Urinary Incontinence


Do you find yourself rushing to the bathroom frequently or waking up to go to the bathroom? If so, you may have a problem with bladder control, also called urinary incontinence. Although this can happen to anyone, it becomes more common with age.

There is help if this problem is happening to you. Under a provider's care, incontinence can be treated and often cured. Talk to your provider about what you can do.
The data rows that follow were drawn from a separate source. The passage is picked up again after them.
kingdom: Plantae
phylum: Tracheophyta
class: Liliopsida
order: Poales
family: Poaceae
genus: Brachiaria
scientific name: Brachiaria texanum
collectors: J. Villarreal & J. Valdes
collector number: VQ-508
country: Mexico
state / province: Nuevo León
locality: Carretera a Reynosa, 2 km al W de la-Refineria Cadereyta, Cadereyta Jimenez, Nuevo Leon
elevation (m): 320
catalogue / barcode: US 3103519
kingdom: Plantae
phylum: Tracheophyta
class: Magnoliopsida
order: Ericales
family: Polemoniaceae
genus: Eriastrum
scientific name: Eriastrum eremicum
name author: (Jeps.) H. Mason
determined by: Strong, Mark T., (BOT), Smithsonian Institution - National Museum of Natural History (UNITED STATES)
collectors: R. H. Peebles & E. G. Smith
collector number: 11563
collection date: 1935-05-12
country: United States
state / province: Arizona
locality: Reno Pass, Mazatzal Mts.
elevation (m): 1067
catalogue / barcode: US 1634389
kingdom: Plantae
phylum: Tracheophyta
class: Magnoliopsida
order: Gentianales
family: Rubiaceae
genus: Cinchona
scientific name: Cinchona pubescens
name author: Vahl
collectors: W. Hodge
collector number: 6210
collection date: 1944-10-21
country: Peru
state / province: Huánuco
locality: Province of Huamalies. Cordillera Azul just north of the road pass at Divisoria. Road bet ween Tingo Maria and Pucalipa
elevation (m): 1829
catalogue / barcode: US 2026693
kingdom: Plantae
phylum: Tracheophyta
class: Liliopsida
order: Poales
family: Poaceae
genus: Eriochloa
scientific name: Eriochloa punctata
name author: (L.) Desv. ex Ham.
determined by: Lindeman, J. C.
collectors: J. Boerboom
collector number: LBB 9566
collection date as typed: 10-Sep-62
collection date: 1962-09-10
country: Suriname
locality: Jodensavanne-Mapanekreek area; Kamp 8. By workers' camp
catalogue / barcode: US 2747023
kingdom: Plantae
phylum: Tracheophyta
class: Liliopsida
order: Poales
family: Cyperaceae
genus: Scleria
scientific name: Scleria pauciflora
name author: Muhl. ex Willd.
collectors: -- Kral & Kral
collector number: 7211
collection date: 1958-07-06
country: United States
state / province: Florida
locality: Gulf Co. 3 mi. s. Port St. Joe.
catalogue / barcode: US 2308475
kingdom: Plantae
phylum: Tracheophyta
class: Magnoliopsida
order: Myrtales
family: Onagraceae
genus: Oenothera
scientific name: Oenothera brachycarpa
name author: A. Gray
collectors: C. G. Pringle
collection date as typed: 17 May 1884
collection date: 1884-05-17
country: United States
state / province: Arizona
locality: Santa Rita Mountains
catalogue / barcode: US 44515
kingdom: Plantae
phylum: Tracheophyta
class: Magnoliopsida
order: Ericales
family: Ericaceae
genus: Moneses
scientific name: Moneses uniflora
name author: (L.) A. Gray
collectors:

  • Stress incontinence happens when urine leaks as pressure is put on the bladder. This can happen when you cough, sneeze, laugh or exercise. It's the most common type of bladder control problem in younger and middle-aged women. It may also begin around the time of menopause.
  • Urge incontinence happens when people have a sudden need to urinate and are not able to hold their urine long enough to get to the bathroom in time. It is often, but not only, a problem for people who have diabetes, Alzheimer's disease, Parkinson's disease, multiple sclerosis or have had a stroke.
  • Overflow incontinence happens when small amounts of urine leak from a bladder that is always full. A man can have trouble emptying his bladder if an enlarged prostate is blocking the urethra.
  • Functional incontinence happens in many older people who have normal bladder control. They just have a problem getting to the bathroom because of arthritis or other disorders that make it hard to move quickly.

Today, there are more treatments for urinary incontinence than ever before. The choice of treatment depends on the type of bladder control problem you have, how serious it is and what best fits your lifestyle. Options may include:

  • Bladder training
  • Exercises
  • Medication
  • Surgery

Even if treatment is not fully successful, careful management can help you feel more relaxed and confident.